I agree with TP wholeheartedly. The basic reason why XCom is deleted when
restarting is to maintain idempotency principles. And if we allow XCom to
be used to break idempotency (that's basically what state per task is
about) - then XCom will stop serving its purpose.

And of course - we are in the new "world" where we are not only supporting
idempotent tasks, Various optimisations and different kinds of workloads
require breaking the "old" idempotency rules we used to have when Airflow
was used mainly for ETL. And deletion of XCom state was also questioned
back then because people **wanted** to use Xcom in other ways. But we held
strongly and I think that was a good choice.

And while repurposing XCom to do "something" else might seem like a good
idea - even for Apple, because they could internally agree to some
convention and use it as "solution". But when you look at Airflow as a
product, repurposing XCome to also do something else (i.e. storing state)
seems a bit "lazy" and "short-cut-y".

What does it save if you do it this way? Few things:

* not having to do database migration to implement new feature
* avoiding having a clearly defined API where state can be stored for
various purposes on different levels (Task Instance, Task, Task Group
maybe, Dag, Team eventually)
* avoiding to think and prepare for all the various use cases that people
really would like to use it
* avoiding to write the use-case documentation explaining how you can use
state
* avoiding to write all the test cases making sure that all those use cases
are served way
* not thinking too much about performance and security implications of
those ("Xcom has it already sorted out, I am sure it's going to be fine")

Yes, it can be done way faster this way. and I understand some commercial
users could have chosen this way as a shortcut to handle a specific use
case they had in mind. This is absolutely understandable, and this is what
I would even expect a for-profit company to do to increase so-called
"time-to-market" and start reaping the benefits of it faster.

But should we do it in Airflow the same way ? We are not a for-profit
company, time-to-market of such a feature is secondary, compared to the
stability, maintainability and having a "product" vision.
I consider all the above points as absolutely crucial properties of a
"product" - which Airflow is. They might not be needed in a "solution", but
having a good "product" - absolutely requires all those things,

When we switched to Airflow 3, one of the ideas was to remove all the bad
"solution-y" decisions we made in the past that slowed us down in general
and - more importantly - turned us into (as Daniel used to say) into
"back-compatibility engineers"

Does it mean it will take longer and require more dedication and effort
and discussions to agree on the scope ? Absolutely. Is this a bad thing? I
don't think so.

J.


On Sun, Nov 16, 2025 at 9:43 AM Tzu-ping Chung via dev <
[email protected]> wrote:

> What is the motivation behind storing internal state in a task, instead of
> splitting the logic on state boundaries into multiple tasks? That’s what
> the task abstraction is supposed for, and you wouldn’t need to a separate
> mechanism for that—regular XCom would just work.

(Stored items)
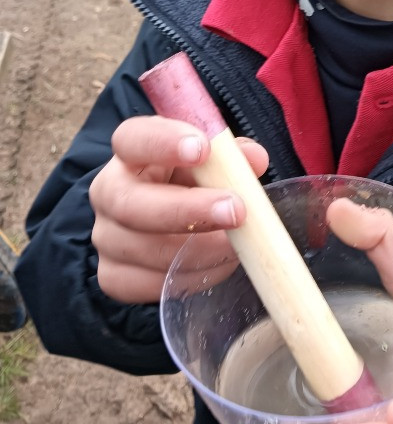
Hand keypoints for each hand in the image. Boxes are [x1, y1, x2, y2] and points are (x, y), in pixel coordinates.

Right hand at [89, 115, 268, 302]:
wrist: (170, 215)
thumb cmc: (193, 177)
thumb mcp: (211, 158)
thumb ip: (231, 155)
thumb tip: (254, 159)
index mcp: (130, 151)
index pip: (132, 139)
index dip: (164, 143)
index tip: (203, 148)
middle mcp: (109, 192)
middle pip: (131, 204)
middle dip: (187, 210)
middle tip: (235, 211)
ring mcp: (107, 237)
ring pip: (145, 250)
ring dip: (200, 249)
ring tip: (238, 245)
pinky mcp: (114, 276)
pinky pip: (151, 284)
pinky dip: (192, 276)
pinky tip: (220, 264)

---

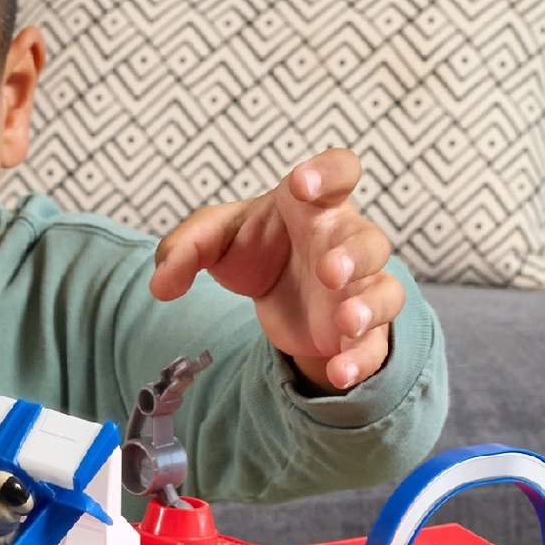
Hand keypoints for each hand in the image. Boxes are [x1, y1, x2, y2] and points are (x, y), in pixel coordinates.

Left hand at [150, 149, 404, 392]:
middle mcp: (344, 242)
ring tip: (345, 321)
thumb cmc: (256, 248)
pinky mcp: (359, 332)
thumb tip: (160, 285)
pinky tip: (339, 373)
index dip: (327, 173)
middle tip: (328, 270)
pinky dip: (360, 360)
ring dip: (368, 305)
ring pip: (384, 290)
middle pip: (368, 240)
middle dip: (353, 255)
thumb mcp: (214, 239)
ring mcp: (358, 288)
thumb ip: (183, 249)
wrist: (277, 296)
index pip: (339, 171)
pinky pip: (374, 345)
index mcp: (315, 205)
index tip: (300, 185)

...

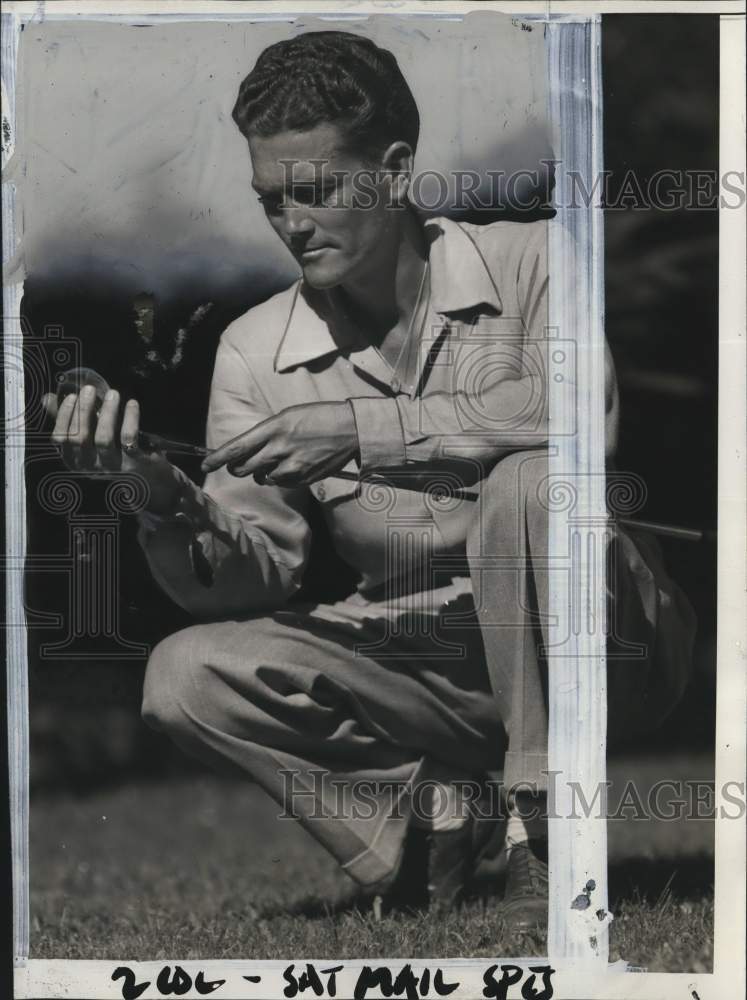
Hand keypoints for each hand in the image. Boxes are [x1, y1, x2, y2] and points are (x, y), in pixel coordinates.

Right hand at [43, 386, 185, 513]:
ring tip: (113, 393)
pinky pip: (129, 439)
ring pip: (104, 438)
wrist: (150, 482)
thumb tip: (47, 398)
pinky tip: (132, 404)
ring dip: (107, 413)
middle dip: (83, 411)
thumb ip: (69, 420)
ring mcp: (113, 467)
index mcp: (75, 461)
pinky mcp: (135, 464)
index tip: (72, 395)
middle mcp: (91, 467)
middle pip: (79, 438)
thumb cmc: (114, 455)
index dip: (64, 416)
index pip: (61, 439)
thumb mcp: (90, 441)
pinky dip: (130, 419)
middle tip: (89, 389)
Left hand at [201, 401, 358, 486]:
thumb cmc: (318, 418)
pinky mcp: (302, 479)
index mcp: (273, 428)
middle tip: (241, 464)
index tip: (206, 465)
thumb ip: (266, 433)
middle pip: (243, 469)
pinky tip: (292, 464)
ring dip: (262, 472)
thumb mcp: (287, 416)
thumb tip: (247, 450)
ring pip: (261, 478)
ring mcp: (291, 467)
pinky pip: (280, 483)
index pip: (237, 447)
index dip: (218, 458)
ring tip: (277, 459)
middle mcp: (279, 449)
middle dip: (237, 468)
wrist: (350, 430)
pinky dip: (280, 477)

→ **Exercise goal**:
In the email about XCom, what is the basic reason given for deleting XCom when restarting? You won't need the records for this.

→ **Task result**:
To maintain idempotency principles.